L’atmosphère du tribunal est électrique. L’acte d’accusation est lu, sur un ton monocorde, par le porte-parole du parquet. Quatre-vingt-huit pages : cela semble interminable. On y parle de torture, d’homicide aggravé par une cruauté particulière. Des mots qui sont autant de chefs d’inculpation et ne sont pas prononcés très souvent dans la jolie cour d’assises Belle Epoque de la petite ville de Kecskemet, dans le sud de la Hongrie. Ils concernent certains des onze membres d’un réseau de passeurs, devenu tristement célèbre dans l’Europe tout entière, et dont le procès s’ouvrait mercredi 21 juin.
Les faits qui sont reprochés à l’Afghan Samsoor L. et à ses petites mains bulgares sont sordides. Par leur retentissement, ils ont provoqué des événements d’une ampleur historique pour l’ensemble du continent.Le 27 août 2015, en laissant suffoquer sciemment des réfugiés syriens, irakiens et afghans dans un poids lourd réfrigéré, lui et son équipe de trafiquants ont suscité une émotion si vive qu’elle a poussé la chancelière allemande, Angela Merkel, à ouvrir en très grand les frontières jusqu’ici hermétiques de son pays.

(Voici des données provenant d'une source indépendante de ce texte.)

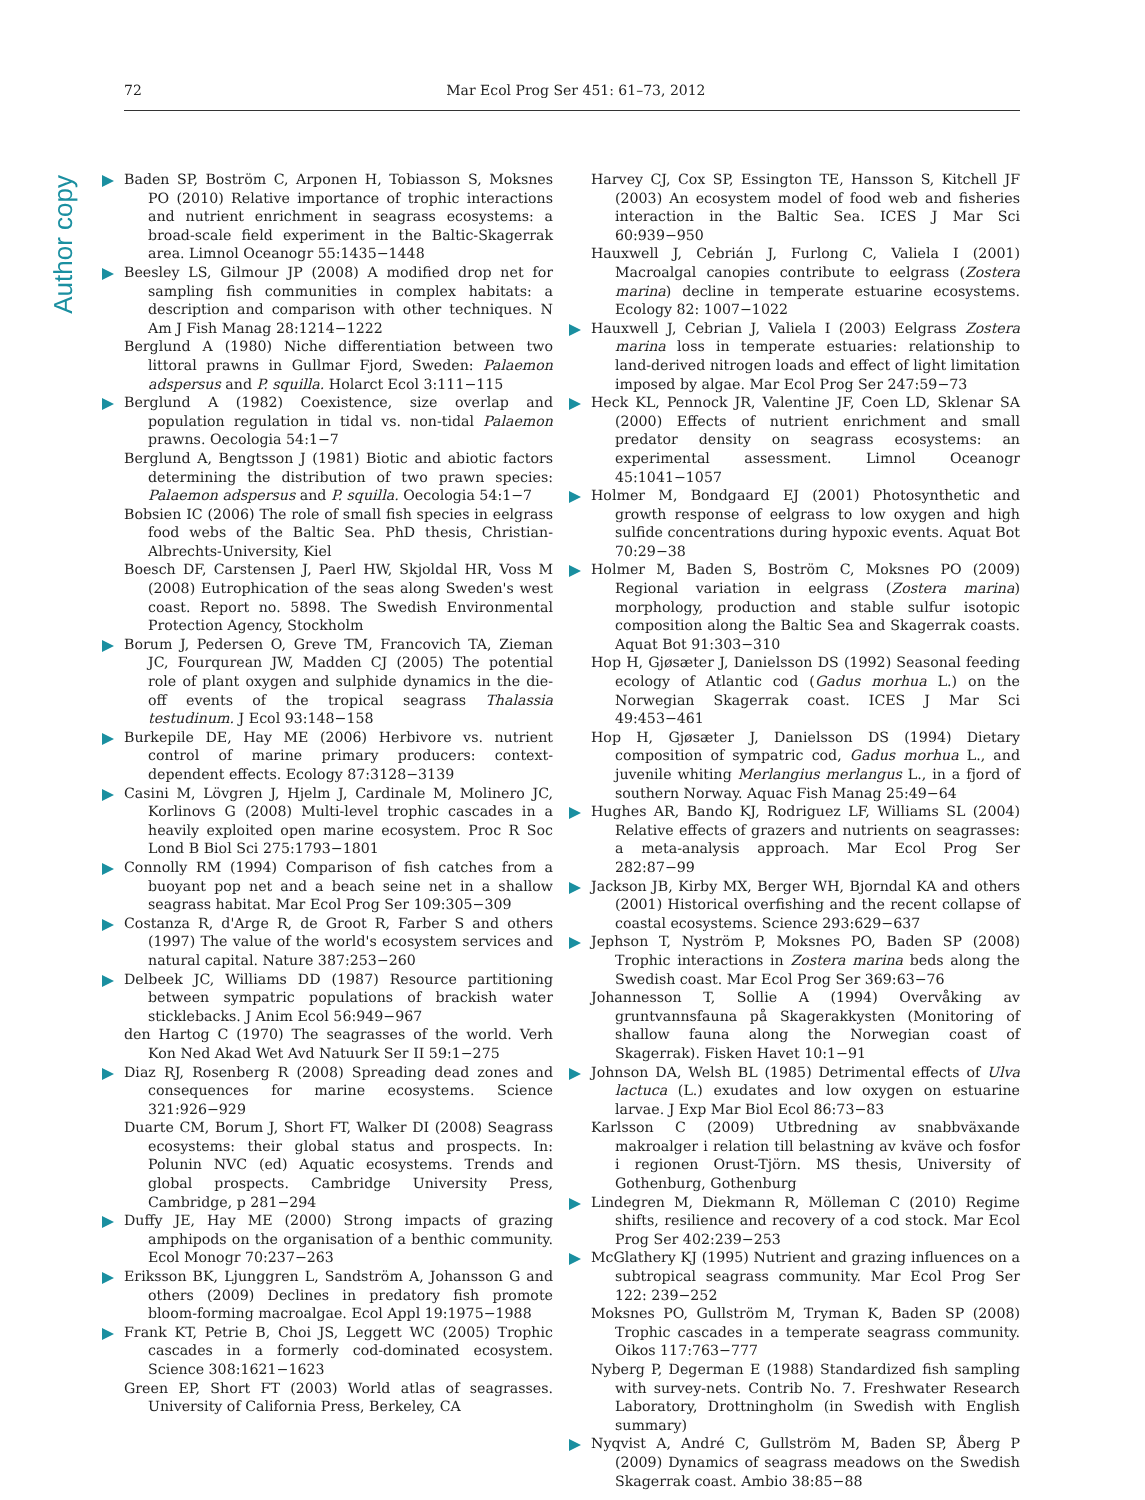Author copy
72 Mar Ecol Prog Ser 451: 61–73, 2012
Baden SP, Boström C, Arponen H, Tobiasson S, Moksnes PO (2010) Relative importance of trophic interactions and nutrient enrichment in seagrass ecosystems: a broad-scale field experiment in the Baltic-Skagerrak area. Limnol Oceanogr 55:1435−1448
Beesley LS, Gilmour JP (2008) A modified drop net for sampling fish communities in complex habitats: a description and comparison with other techniques. N Am J Fish Manag 28:1214−1222
Berglund A (1980) Niche differentiation between two littoral prawns in Gullmar Fjord, Sweden: Palaemon adspersus and P. squilla. Holarct Ecol 3:111−115
Berglund A (1982) Coexistence, size overlap and population regulation in tidal vs. non-tidal Palaemon prawns. Oecologia 54:1−7
Berglund A, Bengtsson J (1981) Biotic and abiotic factors determining the distribution of two prawn species: Palaemon adspersus and P. squilla. Oecologia 54:1−7
Bobsien IC (2006) The role of small fish species in eelgrass food webs of the Baltic Sea. PhD thesis, Christian-Albrechts-University, Kiel
Boesch DF, Carstensen J, Paerl HW, Skjoldal HR, Voss M (2008) Eutrophication of the seas along Sweden's west coast. Report no. 5898. The Swedish Environmental Protection Agency, Stockholm
Borum J, Pedersen O, Greve TM, Francovich TA, Zieman JC, Fourqurean JW, Madden CJ (2005) The potential role of plant oxygen and sulphide dynamics in the die-off events of the tropical seagrass Thalassia testudinum. J Ecol 93:148−158
Burkepile DE, Hay ME (2006) Herbivore vs. nutrient control of marine primary producers: context-dependent effects. Ecology 87:3128−3139
Casini M, Lövgren J, Hjelm J, Cardinale M, Molinero JC, Korlinovs G (2008) Multi-level trophic cascades in a heavily exploited open marine ecosystem. Proc R Soc Lond B Biol Sci 275:1793−1801
Connolly RM (1994) Comparison of fish catches from a buoyant pop net and a beach seine net in a shallow seagrass habitat. Mar Ecol Prog Ser 109:305−309
Costanza R, d'Arge R, de Groot R, Farber S and others (1997) The value of the world's ecosystem services and natural capital. Nature 387:253−260
Delbeek JC, Williams DD (1987) Resource partitioning between sympatric populations of brackish water sticklebacks. J Anim Ecol 56:949−967
den Hartog C (1970) The seagrasses of the world. Verh Kon Ned Akad Wet Avd Natuurk Ser II 59:1−275
Diaz RJ, Rosenberg R (2008) Spreading dead zones and consequences for marine ecosystems. Science 321:926−929
Duarte CM, Borum J, Short FT, Walker DI (2008) Seagrass ecosystems: their global status and prospects. In: Polunin NVC (ed) Aquatic ecosystems. Trends and global prospects. Cambridge University Press, Cambridge, p 281−294
Duffy JE, Hay ME (2000) Strong impacts of grazing amphipods on the organisation of a benthic community. Ecol Monogr 70:237−263
Eriksson BK, Ljunggren L, Sandström A, Johansson G and others (2009) Declines in predatory fish promote bloom-forming macroalgae. Ecol Appl 19:1975−1988
Frank KT, Petrie B, Choi JS, Leggett WC (2005) Trophic cascades in a formerly cod-dominated ecosystem. Science 308:1621−1623
Green EP, Short FT (2003) World atlas of seagrasses. University of California Press, Berkeley, CA
Harvey CJ, Cox SP, Essington TE, Hansson S, Kitchell JF (2003) An ecosystem model of food web and fisheries interaction in the Baltic Sea. ICES J Mar Sci 60:939−950
Hauxwell J, Cebrián J, Furlong C, Valiela I (2001) Macroalgal canopies contribute to eelgrass (Zostera marina) decline in temperate estuarine ecosystems. Ecology 82: 1007−1022
Hauxwell J, Cebrian J, Valiela I (2003) Eelgrass Zostera marina loss in temperate estuaries: relationship to land-derived nitrogen loads and effect of light limitation imposed by algae. Mar Ecol Prog Ser 247:59−73
Heck KL, Pennock JR, Valentine JF, Coen LD, Sklenar SA (2000) Effects of nutrient enrichment and small predator density on seagrass ecosystems: an experimental assessment. Limnol Oceanogr 45:1041−1057
Holmer M, Bondgaard EJ (2001) Photosynthetic and growth response of eelgrass to low oxygen and high sulfide concentrations during hypoxic events. Aquat Bot 70:29−38
Holmer M, Baden S, Boström C, Moksnes PO (2009) Regional variation in eelgrass (Zostera marina) morphology, production and stable sulfur isotopic composition along the Baltic Sea and Skagerrak coasts. Aquat Bot 91:303−310
Hop H, Gjøsæter J, Danielsson DS (1992) Seasonal feeding ecology of Atlantic cod (Gadus morhua L.) on the Norwegian Skagerrak coast. ICES J Mar Sci 49:453−461
Hop H, Gjøsæter J, Danielsson DS (1994) Dietary composition of sympatric cod, Gadus morhua L., and juvenile whiting Merlangius merlangus L., in a fjord of southern Norway. Aquac Fish Manag 25:49−64
Hughes AR, Bando KJ, Rodriguez LF, Williams SL (2004) Relative effects of grazers and nutrients on seagrasses: a meta-analysis approach. Mar Ecol Prog Ser 282:87−99
Jackson JB, Kirby MX, Berger WH, Bjorndal KA and others (2001) Historical overfishing and the recent collapse of coastal ecosystems. Science 293:629−637
Jephson T, Nyström P, Moksnes PO, Baden SP (2008) Trophic interactions in Zostera marina beds along the Swedish coast. Mar Ecol Prog Ser 369:63−76
Johannesson T, Sollie A (1994) Overvåking av gruntvannsfauna på Skagerakkysten (Monitoring of shallow fauna along the Norwegian coast of Skagerrak). Fisken Havet 10:1−91
Johnson DA, Welsh BL (1985) Detrimental effects of Ulva lactuca (L.) exudates and low oxygen on estuarine larvae. J Exp Mar Biol Ecol 86:73−83
Karlsson C (2009) Utbredning av snabbväxande makroalger i relation till belastning av kväve och fosfor i regionen Orust-Tjörn. MS thesis, University of Gothenburg, Gothenburg
Lindegren M, Diekmann R, Mölleman C (2010) Regime shifts, resilience and recovery of a cod stock. Mar Ecol Prog Ser 402:239−253
McGlathery KJ (1995) Nutrient and grazing influences on a subtropical seagrass community. Mar Ecol Prog Ser 122: 239−252
Moksnes PO, Gullström M, Tryman K, Baden SP (2008) Trophic cascades in a temperate seagrass community. Oikos 117:763−777
Nyberg P, Degerman E (1988) Standardized fish sampling with survey-nets. Contrib No. 7. Freshwater Research Laboratory, Drottningholm (in Swedish with English summary)
Nyqvist A, André C, Gullström M, Baden SP, Åberg P (2009) Dynamics of seagrass meadows on the Swedish Skagerrak coast. Ambio 38:85−88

Un accusé brandit un écriteau. Il y affirme être « ni oppresseur ni assassin » et qualifie
le procureur de « gros menteur »
Mercredi, c’est presque hilare que Samsoor L. se présente devant ses juges sur un ton de défi. A peine assis, il se paye un esclandre. Pour développer le transport régulier de migrants, il a appris à maîtriser le serbe, le hongrois, l’anglais et l’arabe à un très bon niveau. Il s’offusque donc de se voir imposer une interprète en langue pachtoune, dont il juge la prestation détestable. Il brandit un écriteau : il affirme être « ni oppresseur ni assassin » et qualifie le procureur de « gros menteur ».

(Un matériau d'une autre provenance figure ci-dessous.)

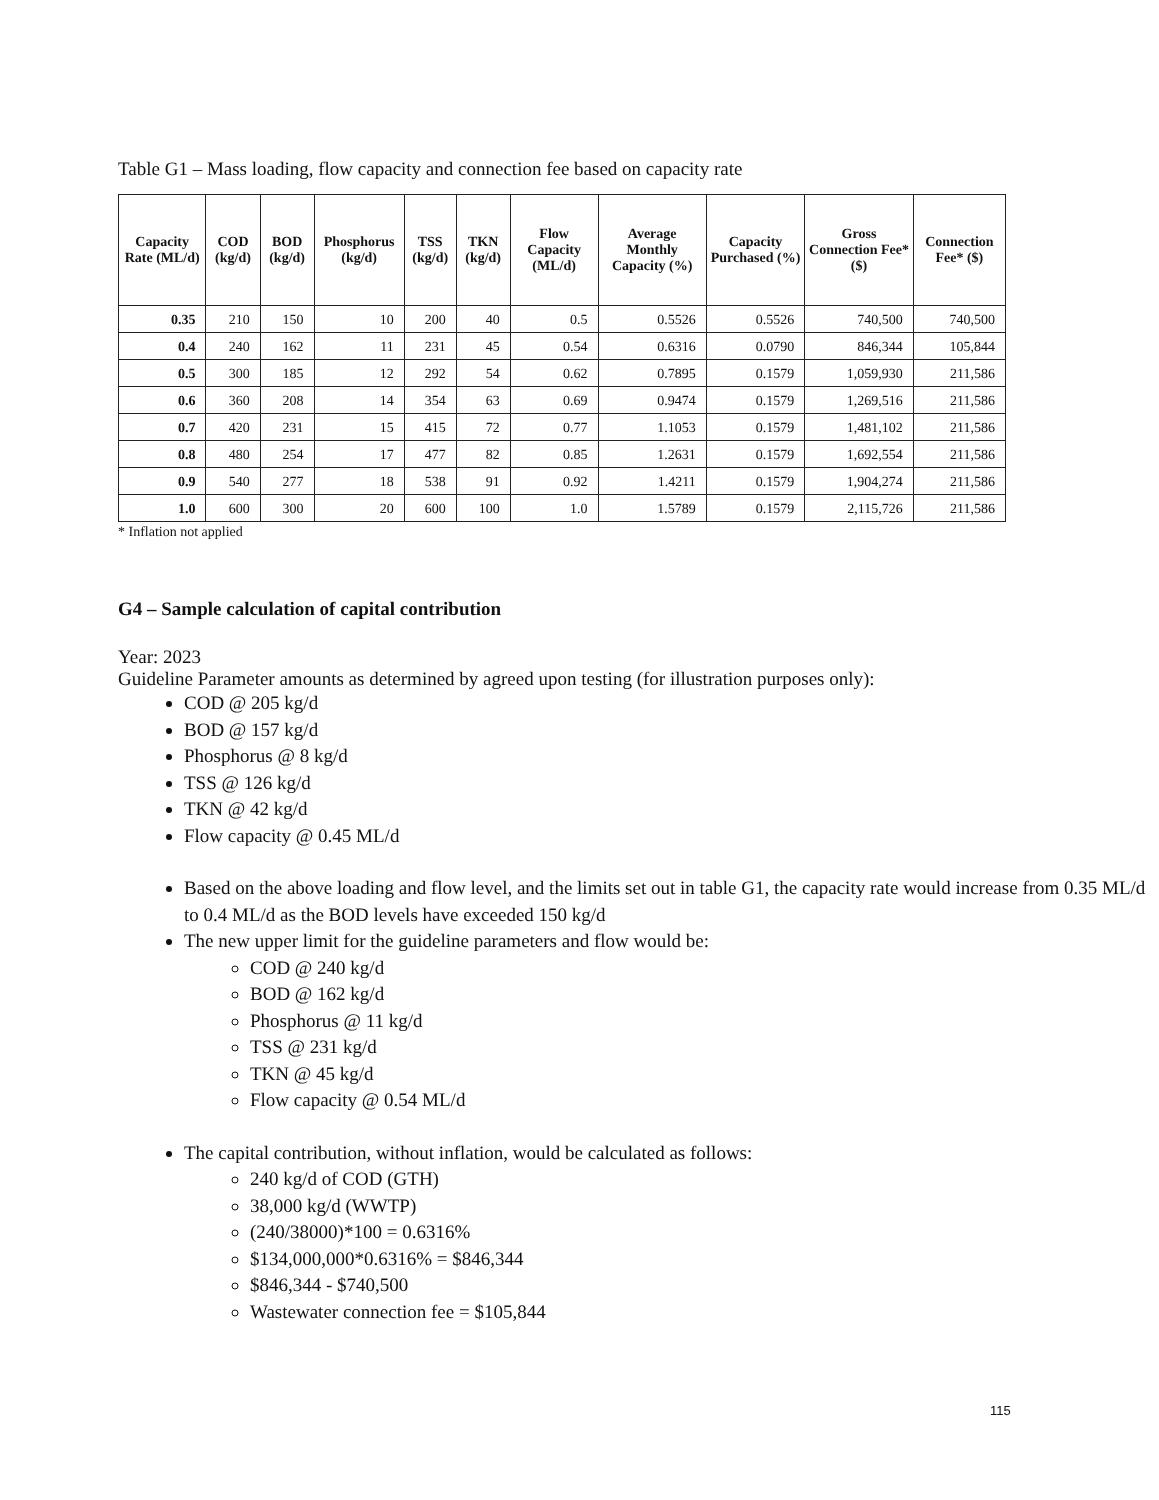Table G1 – Mass loading, flow capacity and connection fee based on capacity rate
| Capacity Rate (ML/d) | COD (kg/d) | BOD (kg/d) | Phosphorus (kg/d) | TSS (kg/d) | TKN (kg/d) | Flow Capacity (ML/d) | Average Monthly Capacity (%) | Capacity Purchased (%) | Gross Connection Fee* ($) | Connection Fee* ($) |
| --- | --- | --- | --- | --- | --- | --- | --- | --- | --- | --- |
| 0.35 | 210 | 150 | 10 | 200 | 40 | 0.5 | 0.5526 | 0.5526 | 740,500 | 740,500 |
| 0.4 | 240 | 162 | 11 | 231 | 45 | 0.54 | 0.6316 | 0.0790 | 846,344 | 105,844 |
| 0.5 | 300 | 185 | 12 | 292 | 54 | 0.62 | 0.7895 | 0.1579 | 1,059,930 | 211,586 |
| 0.6 | 360 | 208 | 14 | 354 | 63 | 0.69 | 0.9474 | 0.1579 | 1,269,516 | 211,586 |
| 0.7 | 420 | 231 | 15 | 415 | 72 | 0.77 | 1.1053 | 0.1579 | 1,481,102 | 211,586 |
| 0.8 | 480 | 254 | 17 | 477 | 82 | 0.85 | 1.2631 | 0.1579 | 1,692,554 | 211,586 |
| 0.9 | 540 | 277 | 18 | 538 | 91 | 0.92 | 1.4211 | 0.1579 | 1,904,274 | 211,586 |
| 1.0 | 600 | 300 | 20 | 600 | 100 | 1.0 | 1.5789 | 0.1579 | 2,115,726 | 211,586 |
* Inflation not applied
G4 – Sample calculation of capital contribution
Year: 2023
Guideline Parameter amounts as determined by agreed upon testing (for illustration purposes only):
COD @ 205 kg/d
BOD @ 157 kg/d
Phosphorus @ 8 kg/d
TSS @ 126 kg/d
TKN @ 42 kg/d
Flow capacity @ 0.45 ML/d
Based on the above loading and flow level, and the limits set out in table G1, the capacity rate would increase from 0.35 ML/d to 0.4 ML/d as the BOD levels have exceeded 150 kg/d
The new upper limit for the guideline parameters and flow would be:
COD @ 240 kg/d
BOD @ 162 kg/d
Phosphorus @ 11 kg/d
TSS @ 231 kg/d
TKN @ 45 kg/d
Flow capacity @ 0.54 ML/d
The capital contribution, without inflation, would be calculated as follows:
240 kg/d of COD (GTH)
38,000 kg/d (WWTP)
(240/38000)*100 = 0.6316%
$134,000,000*0.6316% = $846,344
$846,344 - $740,500
Wastewater connection fee = $105,844
115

Il risque, avec trois des autres trafiquants, la réclusion criminelle à perpétuité incompressible. Entre février et août 2015, son appât du gain l’a poussé à entasser toujours plus de migrants dans un espace progressivement réduit jusqu’à l’insupportable.
Selon le parquet, Samsoor L., qui a fait acheminer 1 106 personnes de la Serbie à l’Autriche ou à l’Allemagne en sept mois, donnait systématiquement l’ordre aux chauffeurs ayant pris en charge les réfugiés de ne jamais s’arrêter. Une vision industrielle du trafic d’êtres humains, qui lui rapporta plus de 300 000 euros, au mépris de toute considération pour la vie humaine. Le jour du drame, les 59 hommes, les 8 femmes et les 4 enfants – dont un bébé – pris en charge la veille à la frontière serbe, n’avaient que 14 mètres carrés et 30 mètres cubes d’air pour respirer. Lorsqu’ils comprirent qu’ils allaient mourir, ils firent tanguer si fort leur compartiment hermétiquement fermé que, pris de panique, leur conducteur demanda par téléphone à sa hiérarchie s’il pouvait leur ouvrir.
« C’est un ordre »
Samsoor L., qui avait déjà empoché entre 1 000 et 1 500 euros par tête, payé ses hommes entre 500 et 2 000 euros et qui s’apprêtait à envoyer l’argent à son frère en Afghanistan, a alors répondu de « les laisser plutôt mourir ». « C’est un ordre », a-t-il même ajouté, selon des écoutes téléphoniques dont le procès-verbal a été rendu public par la presse germanophone il y a quelques jours. « S’ils meurent, il faudra les décharger dans une forêt en Allemagne. »
Cet homme fluet, entré en Hongrie illégalement en 2013, jouissait jusqu’ici de la protection subsidiaire – accordée aux réfugiés exposés à des menaces dans leur pays d’origine. Avant de devenir bourreau, il fut un migrant lui aussi. Dès le lendemain, sachant son business devenu mortel, il organisa pourtant un nouveau transport dans des conditions similaires. Ces réfugiés-là eurent la vie sauve grâce à la force de leurs seuls muscles : ils arrivèrent, eux, à défoncer la porte de leur « camion de la honte ». Le jugement de ce procès-fleuve est attendu avant la fin de l’année.
Les « 71 de Parndorf », du nom du petit village autrichien où les cadavres en décomposition ont été retrouvés, ont tous été identifiés, sauf un. Certains d’entre eux reposent désormais dans la terre qu’ils espéraient fouler vivants.
Si leur sinistre destin a provoqué une intensification de la lutte contre les passeurs, il n’a pas convaincu les Européens d’appliquer une politique d’asile commune, face au plus grand défi humanitaire qu’a connu le continent depuis 1945. L’horreur a depuis déserté ses routes. Elle remplit toujours de corps la mer qui sépare des zones en guerre.